Helped by the breakfasts, Catastrophe was recommissioned before it was aired. Flowers, our brilliantly dark new comedy drama, was championed in the room not just by my talented Head of Comedy, Phil Clarke, but by our Head of Documentaries, Nick Mirsky.


 Flowers (credit: Channel 4)

If it all sounds a bit People’s Republic of Channel 4, it’s not. You can’t churn through the decision-making needed to commission thousands of programmes across a portfolio of channels by putting every decision to a vote. In the end, like channel controllers everywhere, I have to decide and be accountable to David and the board. But those decisions are now informed by the most inclusive commissioning process I’ve ever been part of.

So, five years on, these are the things I know. Creativity can be led by teams, not just individuals. Risking failure ensures you succeed. Different perspectives colliding sparks real originality.

I also know that I’ve been lucky. Lucky because I’ve had the luxury of being able to experiment. For starters, I’ve had a boss who understands creative risk-taking. David gets it. He’s been at the coalface himself. He knows that you’ll only win if you try and then keep trying.

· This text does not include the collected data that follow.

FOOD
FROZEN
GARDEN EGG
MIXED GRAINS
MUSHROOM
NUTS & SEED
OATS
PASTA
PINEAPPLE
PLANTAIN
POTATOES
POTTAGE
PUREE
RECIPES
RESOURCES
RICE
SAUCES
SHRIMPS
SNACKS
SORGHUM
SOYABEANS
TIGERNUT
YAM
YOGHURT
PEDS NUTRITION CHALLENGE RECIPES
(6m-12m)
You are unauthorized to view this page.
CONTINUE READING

Not having to deliver a profit has allowed us the space to fail. And being more pragmatic about failing has ensured that we have succeeded. In the maelstrom of political noise we are living through at the moment, maybe it needs spelling out even further. I am absolutely certain that we would not have achieved what we have achieved in private hands.

I know now that 4 can be just as innovative off air as it can on air. Five years on, it’s a different kind of broadcaster. A place where brilliant indies work with commissioners who are talented producers themselves to make unmissable shows – shows that move the dial not just here but globally.

At its best, I believe Channel 4 can rival the greatest creative organisations in the world. And, let’s face it, who wouldn’t want to be part of that.

This is an edited version of a speech by Channel 4 Chief Creative Officer Jay Hunt at the event ‘Five years at 4: building a creative culture’, which was held at the British Museum on 15 March and produced by Martin Stott.